Saint of the Day – 19 January – Saint Lomer of Corbion (Died 593) Abbot of the Monastery he founded at Corbion near Chartres, friend of animals, Miracle-worker. Born in Neuville-la-Mare, Diocese of Chartres, France and died in January 593 of natural causes. Also known as – Laumer, Laudomarus, Launomar, Launomaro.
In his childhood and adolescence, Lomer kept his father’s sheep, in which employment he mortified his body by regular fasts and spent his time in studies and prayer.
He was initially trained for the Priesthood by a holy Priest named Chirmirius, was Ordained and then served in Chartres and the surrounds, where he was made both Canon and Bursar of the Cathedral Chapter.

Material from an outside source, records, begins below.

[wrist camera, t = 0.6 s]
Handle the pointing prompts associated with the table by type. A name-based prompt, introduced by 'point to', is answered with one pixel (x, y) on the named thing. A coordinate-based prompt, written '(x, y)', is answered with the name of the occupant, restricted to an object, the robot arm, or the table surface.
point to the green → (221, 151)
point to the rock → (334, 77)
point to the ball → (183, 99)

After many years, Lomer withdrew to live a eremitic life in the forests of La Perche where, some brigands, who had come to rob him, left edified and spread the fame of his sanctity. . His reputation for great holiness and miracles, including the gift of prophecy, resulted in a number of disciples attaching themselves to his hermitage in the forest.

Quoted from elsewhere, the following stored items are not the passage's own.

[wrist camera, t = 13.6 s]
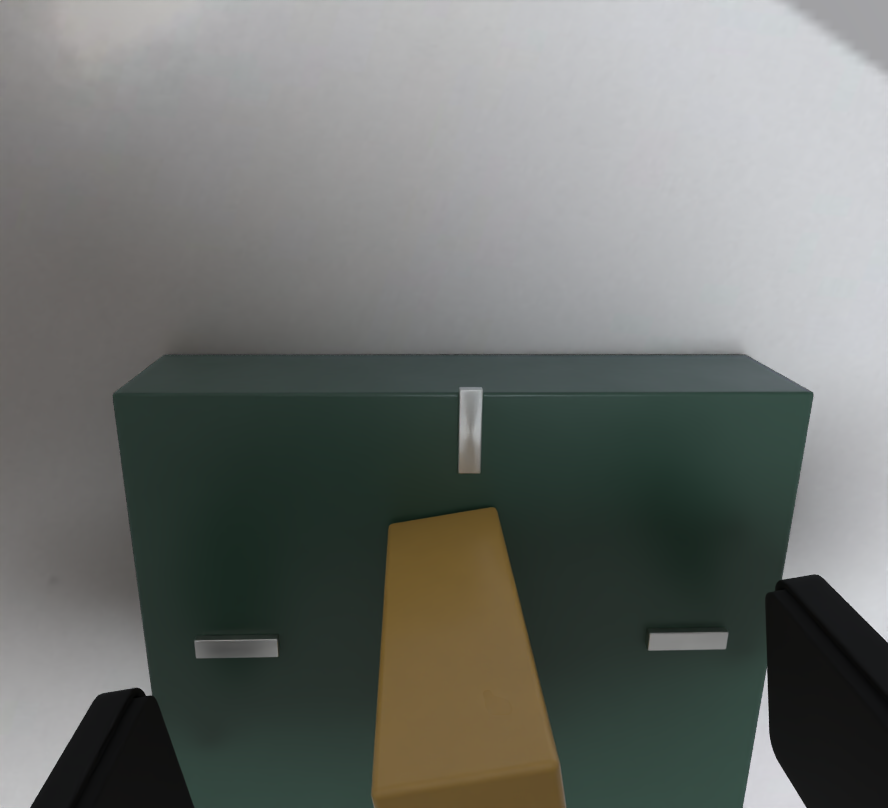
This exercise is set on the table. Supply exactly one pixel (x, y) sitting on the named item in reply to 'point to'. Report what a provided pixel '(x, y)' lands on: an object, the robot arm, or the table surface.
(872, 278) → the table surface
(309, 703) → the green block
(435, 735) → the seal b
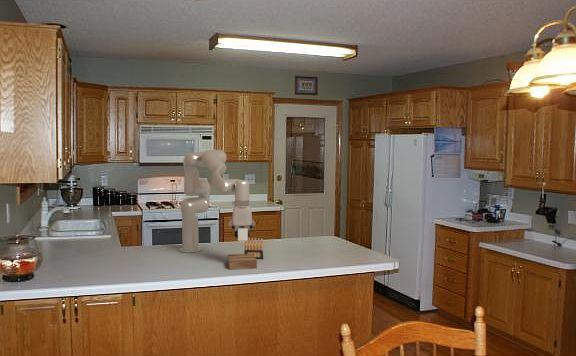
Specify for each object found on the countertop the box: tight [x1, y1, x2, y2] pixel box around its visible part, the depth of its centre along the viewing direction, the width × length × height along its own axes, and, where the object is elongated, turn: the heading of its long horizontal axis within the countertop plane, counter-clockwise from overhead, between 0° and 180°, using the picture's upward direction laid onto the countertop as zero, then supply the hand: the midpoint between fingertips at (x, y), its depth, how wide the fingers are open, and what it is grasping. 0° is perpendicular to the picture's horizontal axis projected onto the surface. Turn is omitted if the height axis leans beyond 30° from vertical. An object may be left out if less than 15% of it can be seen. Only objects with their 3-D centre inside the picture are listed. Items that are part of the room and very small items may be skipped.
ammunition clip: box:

In c570 Lomer founded a Monastery at Corbion to house his many disciples, six leagues from Chartres. He died more than a hundred years old, in January. 593 (the actualy day, however, uncertain).
His body was buried in the Church of St-Martin-du-Val and Subsequently, IN 595, moved to Corbion. During the Norman invasions, his Relics were protect in Blois, where, in 924, the Monastery of St-Laumer was built, to which that of Corbion was joined. These two houses were destroyed in 1567 by the Huguenots and the Relics were lost. However, in 912, St Lomer’s skull was transferred to Moissat, where in 1284, St Simon of Bourges, carried out a new translation.
The Saint’s Feast has celebrated isince the 17th Century in the Diocese of Chartres and then, in that of Chartres and Séez. His name was inscribed in the French and Benedictine Martyrologies on 19 January. The iconography of the Saint depicts him as a teaching Abbot, as he appears in the 13th Century Statue im the South portal of Chartres Cathedral, in the guise of an Abbot, with a book in his right hand.
In the early 20th Century, an event in the life of St. Lomer – an incident involving the theft of the Saint’s favourite cow – was published in The Book of Saints and Friendly Beasts, a collection of brief tales for children, Lomer’s Vita states that the Abbot was so holy that “savage wild beasts obeyed when he commanded.”